If I may, just with regards to the strategic review, you mentioned this is going to be announced later this quarter before Q3 results. Can you, at this stage, just give us some framework regarding what's included in that scope? Is this essentially going to be an updated version of Vision 2020 with EBITDA and returns targets? Or are you considering more structural changes, such as whether all of your operating units are still core to the asset portfolio? Just how broad should we consider the work being done?

Heikki Malinen

executive
#78

I don't want to preempt the decisions or the sort of the decisions we're going to take simply because at this stage, we're doing a fairly comprehensive top-down and bottom-up review. We also need to -- we're doing a lot of benchmarking and also a lot of calibrating in terms of the outlook -- we have to obviously have a point of view on what's the outlook for the market in the coming years. And based on that, we are working backward to determine what type of targets, and in particular, what type of actions are needed in order to get us on the -- keep us on the right path going forward. So sorry, I cannot go into more detail at this stage, but we'll try and get back to you. Obviously, we need to make decisions as quickly as we can, but as I said, before the end of the third quarter, before we come up with the results, you'll hear more.

Operator

operator
#79

And we have no further questions.

Marja Mäkinen;Head of Investor Relations

executive
#80

Thank you, operator. We have a couple of questions from the online audience. One, if the current market conditions remain until year-end, is it possible you will have to take impairment by year-end? And if so, in what approximate magnitude could those be?

Pia Aaltonen-Forsell

executive
#81

Yes. Well, I think it's one of those things where from just an audit perspective and sort of running a good diligence on our balance sheet, we would be testing even more frequently than at year-end. So I mean we have already tested a lot of assets in Q1 due to the pandemic sort of starting up. We've also tested assets in Q2. So I mean we have reflected the current situation and our current view of how things are developing in those tests. And as you've seen in our results, there has been no report. But obviously, we'll continue to do it. And so it's sort of a process that is now much more frequent because of the pandemic.

Marja Mäkinen;Head of Investor Relations

executive
#82

Thank you. And the next one, how do you see inflation coming into the metals? And when do you see stainless steel prices going up in a meaningful way?

Heikki Malinen

executive
#83

We cannot forecast on that. Obviously, metal prices are a function of demand/supply and also, to some degree, on how the exchange rates vary. Those are the primary drivers.

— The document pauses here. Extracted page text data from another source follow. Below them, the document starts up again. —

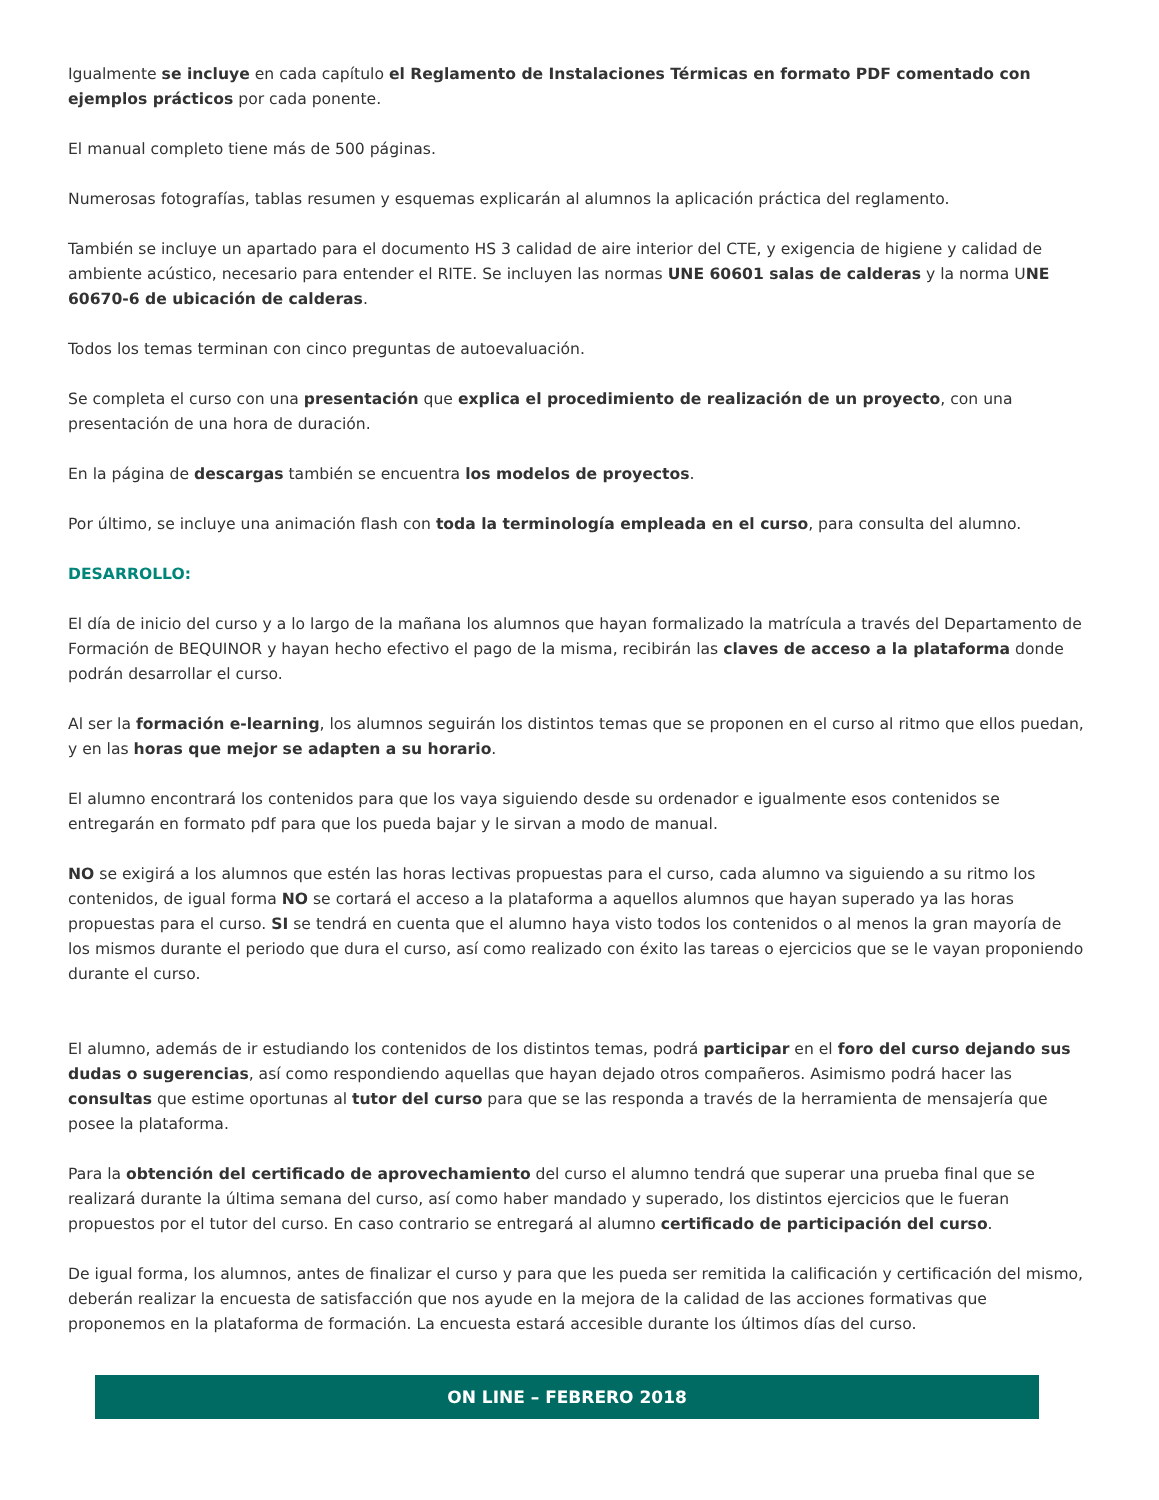Igualmente se incluye en cada capítulo el Reglamento de Instalaciones Térmicas en formato PDF comentado con ejemplos prácticos por cada ponente.
El manual completo tiene más de 500 páginas.
Numerosas fotografías, tablas resumen y esquemas explicarán al alumnos la aplicación práctica del reglamento.
También se incluye un apartado para el documento HS 3 calidad de aire interior del CTE, y exigencia de higiene y calidad de ambiente acústico, necesario para entender el RITE. Se incluyen las normas UNE 60601 salas de calderas y la norma UNE 60670-6 de ubicación de calderas.
Todos los temas terminan con cinco preguntas de autoevaluación.
Se completa el curso con una presentación que explica el procedimiento de realización de un proyecto, con una presentación de una hora de duración.
En la página de descargas también se encuentra los modelos de proyectos.
Por último, se incluye una animación flash con toda la terminología empleada en el curso, para consulta del alumno.
DESARROLLO:
El día de inicio del curso y a lo largo de la mañana los alumnos que hayan formalizado la matrícula a través del Departamento de Formación de BEQUINOR y hayan hecho efectivo el pago de la misma, recibirán las claves de acceso a la plataforma donde podrán desarrollar el curso.
Al ser la formación e-learning, los alumnos seguirán los distintos temas que se proponen en el curso al ritmo que ellos puedan, y en las horas que mejor se adapten a su horario.
El alumno encontrará los contenidos para que los vaya siguiendo desde su ordenador e igualmente esos contenidos se entregarán en formato pdf para que los pueda bajar y le sirvan a modo de manual.
NO se exigirá a los alumnos que estén las horas lectivas propuestas para el curso, cada alumno va siguiendo a su ritmo los contenidos, de igual forma NO se cortará el acceso a la plataforma a aquellos alumnos que hayan superado ya las horas propuestas para el curso. SI se tendrá en cuenta que el alumno haya visto todos los contenidos o al menos la gran mayoría de los mismos durante el periodo que dura el curso, así como realizado con éxito las tareas o ejercicios que se le vayan proponiendo durante el curso.
El alumno, además de ir estudiando los contenidos de los distintos temas, podrá participar en el foro del curso dejando sus dudas o sugerencias, así como respondiendo aquellas que hayan dejado otros compañeros. Asimismo podrá hacer las consultas que estime oportunas al tutor del curso para que se las responda a través de la herramienta de mensajería que posee la plataforma.
Para la obtención del certificado de aprovechamiento del curso el alumno tendrá que superar una prueba final que se realizará durante la última semana del curso, así como haber mandado y superado, los distintos ejercicios que le fueran propuestos por el tutor del curso. En caso contrario se entregará al alumno certificado de participación del curso.
De igual forma, los alumnos, antes de finalizar el curso y para que les pueda ser remitida la calificación y certificación del mismo, deberán realizar la encuesta de satisfacción que nos ayude en la mejora de la calidad de las acciones formativas que proponemos en la plataforma de formación. La encuesta estará accesible durante los últimos días del curso.
ON LINE – FEBRERO 2018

But we -- I cannot forecast on what happens to exchange rates and supply/demand at this stage. But those are the primary drivers of metal prices.

Marja Mäkinen;Head of Investor Relations

executive
#84

Thank you, Pia and Heikki, for the answers. Now I think we have time to conclude our news conference. Thank you for all the participants for their good questions. Outokumpu will publish January-September results on the 5th of November. Thank you, once again, and have a nice weekend.

Heikki Malinen

executive
#85

Thank you. Have a nice weekend.

Operator

operator
#86

And that does conclude our conference for today. Thank you for participating. You may all disconnect.